Cincinnati got a superb performance from Mike Leake, broke up Edinson Volquez's no-hitter in the seventh and took a lead in the top of the eighth, but all of that was rendered moot in the bottom of the eighth, when the Pirates scored two runs off Jonathan Broxton, handing the Reds a 2-1 loss at PNC Park.

It was the Reds' Major League-leading 32nd one-run defeat of the season.

"You've got to keep going out there and battling," said catcher Devin Mesoraco, who got the Reds' first hit and drove in the lone run with his second. "A loss is a loss, I think. It always stinks when you have the lead and you have the opportunity to win. We just weren't able to score enough runs to not be in that situation, and we couldn't hold it down. There's not a lot to say. That's just what happened."

There was one out in the Pittsburgh eighth for Broxton when pinch-hitter Andrew Lambo sharply bounced a ball off first baseman Todd Frazier's glove; it was ruled a single. The next batter, Josh Harrison, delivered his third hit of the night with a triple off the right-field wall that scored the tying run. Jose Tabata followed with a single past drawn-in third baseman Kristopher Negron to plate Harrison with the go-ahead run.

"I got two ground balls that got hits and I got one that was hit off the wall. It's not like they were knocking the cover off the ball," said Broxton, who is now 4-2 with a 1.86 ERA in 51 appearances.

The Reds' bullpen is 0-12 in decisions since the All-Star break, but Broxton has been one of the most dependable relievers. In his last seven games, totaling 6 1/3 innings, he has allowed five earned runs 11 hits and four walks.

"It looked like a couple of pitches that got the inning started … weren't terribly well-located pitches," manager Bryan Price said of Broxton's outing. "One thing he's done as well as anybody on our staff is, he's been good at locating his fastball this year. It's tough. He's been unbelievable this year. This is a blip on the radar, really."

Last Friday at Great American Ball Park, Braves lefty Mike Minor had a no-hitter for 7 2/3 innings before the Reds lost in 12 innings. This time Volquez kept them hitless for six innings despite a poor track record vs. his former club. Volquez entered 1-2 with a 5.86 ERA in five career starts vs. the Reds, and 0-2 with a 9.64 ERA in two 2014 starts.

On the other side, Leake gave up six hits but worked nicely for seven scoreless innings, with no walks and one strikeout.

"It's a tough one," Price said of the outcome. "You had two pitchers that were locked in -- Volquez threw a great game, and Leake matched him."
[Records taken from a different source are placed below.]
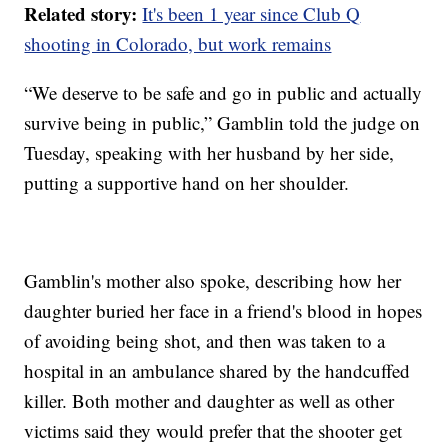
Related story:
It's been 1 year since Club Q
shooting in Colorado, but work remains
“We deserve to be safe and go in public and actually
survive being in public,” Gamblin told the judge on
Tuesday, speaking with her husband by her side,
putting a supportive hand on her shoulder.
Gamblin's mother also spoke, describing how her
daughter buried her face in a friend's blood in hopes
of avoiding being shot, and then was taken to a
hospital in an ambulance shared by the handcuffed
killer. Both mother and daughter as well as other
victims said they would prefer that the shooter get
Leading off the seventh, Mesoraco rolled a single past diving shortstop Jordy Mercer for the Reds' first hit. Jay Bruce followed with a single off the glove of first baseman Ike Davis. Negron grounded to third base, where Harrison made a diving stop and touched the bag with his hand before throwing out Negron at first base for the double play -- causing the rally to fizzle.

"[Harrison] really kind of made a game-saving play on the ball Negron hit down the line," Price said.

Billy Hamilton hit a one-out single off Volquez in the top of the eighth and swiped second base for his 53rd steal of the season. With one out, Volquez hit Brandon Phillips with a pitch. Lefty Tony Watson replaced Volquez and gave up Mesoraco's RBI single to left field, which scored Hamilton. Left fielder Starling Marte misplayed the ball for an error that allowed Phillips to move to third. As the cutoff throw got away from Mercer, Phillips tried to score, but Harrison recovered the ball and threw out Phillips sliding headfirst at the plate.

"It's his read," Price said of Phillips. "[Third-base coach Steve Smith] had stopped him because you can't anticipate that the ball is going to be bobbled out there. … It was a reaction play and a bang-bang play at the plate. I didn't think it was a terrible play by any means."